> _ENUNCIADO A_:
Reproduza na íntegra o texto sobre produção agropecuária e sustentabilidade.

Produção agropecuária x Sustentabilidade

Autor: Alberto Figueiredo, engenheiro agrônomo e diretor técnico da SNA

O artigo 225 da Constituição Federal assinala que “todos têm direito ao meio ambiente ecologicamente equilibrado, bem de uso comum do povo e essencial à sadia qualidade de vida, impondo-se ao Poder Público e à coletividade, o dever de defendê-lo e preservá-lo para as presentes e futuras gerações”. Cada ser humano, que detém, a qualquer título, a posse de uma gleba de terra, deveria ter o mínimo de consciência no que diz respeito ao meio ambiente.

O aumento exponencial do número de seres humanos sobre a terra, traz, como principal consequência, o incremento da necessidade por alimentos. Se, por um lado, as pesquisas têm produzido constantes inovações tecnológicas para os diversos sistemas de produção na área vegetal e animal, não resta dúvida de que existe uma grande pressão pelo aumento das áreas de cultivo e criação, que ameaça perigosamente os biomas naturais ainda existentes, submetendo espécies vegetais e animais ao sério risco de extinção.

> _ENTRADA_:
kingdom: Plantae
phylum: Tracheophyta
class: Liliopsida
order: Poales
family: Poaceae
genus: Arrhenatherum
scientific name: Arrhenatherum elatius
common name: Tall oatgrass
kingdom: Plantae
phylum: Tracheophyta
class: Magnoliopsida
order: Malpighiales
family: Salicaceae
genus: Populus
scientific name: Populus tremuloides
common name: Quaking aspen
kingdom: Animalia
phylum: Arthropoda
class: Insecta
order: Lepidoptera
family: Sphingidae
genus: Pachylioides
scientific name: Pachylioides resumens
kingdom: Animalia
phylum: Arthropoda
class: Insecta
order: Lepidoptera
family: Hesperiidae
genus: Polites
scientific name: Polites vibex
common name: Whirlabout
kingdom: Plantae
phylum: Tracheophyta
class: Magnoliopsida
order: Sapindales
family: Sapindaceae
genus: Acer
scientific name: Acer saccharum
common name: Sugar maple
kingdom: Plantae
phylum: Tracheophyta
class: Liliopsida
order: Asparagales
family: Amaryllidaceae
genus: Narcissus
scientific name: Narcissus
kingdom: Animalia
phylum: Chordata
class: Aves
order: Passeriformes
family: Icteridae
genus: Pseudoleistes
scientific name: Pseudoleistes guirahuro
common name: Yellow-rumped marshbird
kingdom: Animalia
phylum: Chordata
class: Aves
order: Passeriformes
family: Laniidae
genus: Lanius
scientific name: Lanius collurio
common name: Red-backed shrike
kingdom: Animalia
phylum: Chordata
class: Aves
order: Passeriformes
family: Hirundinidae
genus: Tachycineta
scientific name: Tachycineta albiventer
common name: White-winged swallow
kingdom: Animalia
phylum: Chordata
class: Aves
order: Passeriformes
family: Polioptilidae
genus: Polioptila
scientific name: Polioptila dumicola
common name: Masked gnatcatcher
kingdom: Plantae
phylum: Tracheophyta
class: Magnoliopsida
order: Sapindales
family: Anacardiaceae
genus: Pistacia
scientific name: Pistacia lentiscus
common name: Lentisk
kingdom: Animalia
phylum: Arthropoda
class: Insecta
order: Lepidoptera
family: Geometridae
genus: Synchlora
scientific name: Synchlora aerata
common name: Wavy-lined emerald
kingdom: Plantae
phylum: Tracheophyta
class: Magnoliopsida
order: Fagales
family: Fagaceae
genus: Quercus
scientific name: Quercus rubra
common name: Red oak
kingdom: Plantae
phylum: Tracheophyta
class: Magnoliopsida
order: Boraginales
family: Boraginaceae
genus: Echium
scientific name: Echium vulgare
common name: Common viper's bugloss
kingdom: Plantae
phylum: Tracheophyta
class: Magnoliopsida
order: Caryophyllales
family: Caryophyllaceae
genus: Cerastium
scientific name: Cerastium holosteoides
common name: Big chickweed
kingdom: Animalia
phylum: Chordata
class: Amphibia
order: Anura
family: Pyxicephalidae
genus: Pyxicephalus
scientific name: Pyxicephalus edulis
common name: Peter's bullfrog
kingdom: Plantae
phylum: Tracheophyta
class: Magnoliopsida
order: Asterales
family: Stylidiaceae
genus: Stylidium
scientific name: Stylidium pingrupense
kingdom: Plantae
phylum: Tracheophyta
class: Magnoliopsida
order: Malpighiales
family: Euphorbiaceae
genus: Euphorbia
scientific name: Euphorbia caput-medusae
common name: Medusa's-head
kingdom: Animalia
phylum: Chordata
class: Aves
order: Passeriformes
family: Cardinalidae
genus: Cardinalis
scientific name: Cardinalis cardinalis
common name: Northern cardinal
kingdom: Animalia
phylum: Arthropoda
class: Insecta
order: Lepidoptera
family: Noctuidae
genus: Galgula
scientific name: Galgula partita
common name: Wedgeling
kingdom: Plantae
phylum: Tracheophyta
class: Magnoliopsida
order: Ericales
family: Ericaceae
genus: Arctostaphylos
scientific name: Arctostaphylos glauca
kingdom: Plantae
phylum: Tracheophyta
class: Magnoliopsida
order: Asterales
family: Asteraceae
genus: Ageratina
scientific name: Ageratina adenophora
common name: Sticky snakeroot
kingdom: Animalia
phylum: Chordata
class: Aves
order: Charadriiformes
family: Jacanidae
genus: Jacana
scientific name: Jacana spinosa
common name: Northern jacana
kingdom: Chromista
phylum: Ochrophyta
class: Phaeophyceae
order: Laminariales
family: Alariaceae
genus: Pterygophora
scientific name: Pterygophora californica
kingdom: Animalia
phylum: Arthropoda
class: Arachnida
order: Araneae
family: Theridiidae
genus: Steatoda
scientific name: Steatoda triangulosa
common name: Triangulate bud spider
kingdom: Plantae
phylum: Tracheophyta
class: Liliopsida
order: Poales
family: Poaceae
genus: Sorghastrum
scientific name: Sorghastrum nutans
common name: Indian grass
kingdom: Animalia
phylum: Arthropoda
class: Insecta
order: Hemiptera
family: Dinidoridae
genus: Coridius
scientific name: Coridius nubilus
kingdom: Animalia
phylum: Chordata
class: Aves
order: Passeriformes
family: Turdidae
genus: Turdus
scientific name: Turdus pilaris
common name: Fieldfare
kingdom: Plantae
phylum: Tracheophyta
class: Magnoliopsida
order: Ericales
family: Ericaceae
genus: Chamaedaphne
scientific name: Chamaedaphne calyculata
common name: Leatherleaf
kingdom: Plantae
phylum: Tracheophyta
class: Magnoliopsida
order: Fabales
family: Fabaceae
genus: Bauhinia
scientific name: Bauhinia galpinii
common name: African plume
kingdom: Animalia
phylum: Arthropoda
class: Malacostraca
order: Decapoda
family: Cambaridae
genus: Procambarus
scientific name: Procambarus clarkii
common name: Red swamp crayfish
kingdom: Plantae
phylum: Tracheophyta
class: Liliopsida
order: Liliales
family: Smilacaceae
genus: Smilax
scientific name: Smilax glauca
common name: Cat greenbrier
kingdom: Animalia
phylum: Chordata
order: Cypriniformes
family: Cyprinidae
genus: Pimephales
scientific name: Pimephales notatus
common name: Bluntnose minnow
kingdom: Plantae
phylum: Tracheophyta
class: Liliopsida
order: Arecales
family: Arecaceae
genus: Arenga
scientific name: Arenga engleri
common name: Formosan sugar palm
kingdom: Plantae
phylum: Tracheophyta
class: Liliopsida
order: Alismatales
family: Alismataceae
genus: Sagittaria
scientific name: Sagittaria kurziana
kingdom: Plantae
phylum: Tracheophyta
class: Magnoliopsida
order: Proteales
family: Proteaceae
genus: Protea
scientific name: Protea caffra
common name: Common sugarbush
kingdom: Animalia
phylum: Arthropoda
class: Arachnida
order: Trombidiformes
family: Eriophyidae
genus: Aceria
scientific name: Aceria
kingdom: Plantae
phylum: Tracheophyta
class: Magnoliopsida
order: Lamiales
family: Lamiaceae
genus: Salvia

> _ENUNCIADO B_:
Transforme em tabela Markdown as linhas dos registros desde a linha com "scientific name: Aceria" até o fim dos registros, incluindo ambas as pontas e omitindo linhas em branco. Use as colunas Número, para a numeração das linhas da tabela, e Linha do registro.

> _RESPOSTA A_:
Produção agropecuária x Sustentabilidade

Autor: Alberto Figueiredo, engenheiro agrônomo e diretor técnico da SNA

O artigo 225 da Constituição Federal assinala que “todos têm direito ao meio ambiente ecologicamente equilibrado, bem de uso comum do povo e essencial à sadia qualidade de vida, impondo-se ao Poder Público e à coletividade, o dever de defendê-lo e preservá-lo para as presentes e futuras gerações”. Cada ser humano, que detém, a qualquer título, a posse de uma gleba de terra, deveria ter o mínimo de consciência no que diz respeito ao meio ambiente.

O aumento exponencial do número de seres humanos sobre a terra, traz, como principal consequência, o incremento da necessidade por alimentos. Se, por um lado, as pesquisas têm produzido constantes inovações tecnológicas para os diversos sistemas de produção na área vegetal e animal, não resta dúvida de que existe uma grande pressão pelo aumento das áreas de cultivo e criação, que ameaça perigosamente os biomas naturais ainda existentes, submetendo espécies vegetais e animais ao sério risco de extinção.

> _RESPOSTA B_:
| Número | Linha do registro |
|---|---|
| 1 | scientific name: Aceria |
| 2 | kingdom: Plantae |
| 3 | phylum: Tracheophyta |
| 4 | class: Magnoliopsida |
| 5 | order: Lamiales |
| 6 | family: Lamiaceae |
| 7 | genus: Salvia |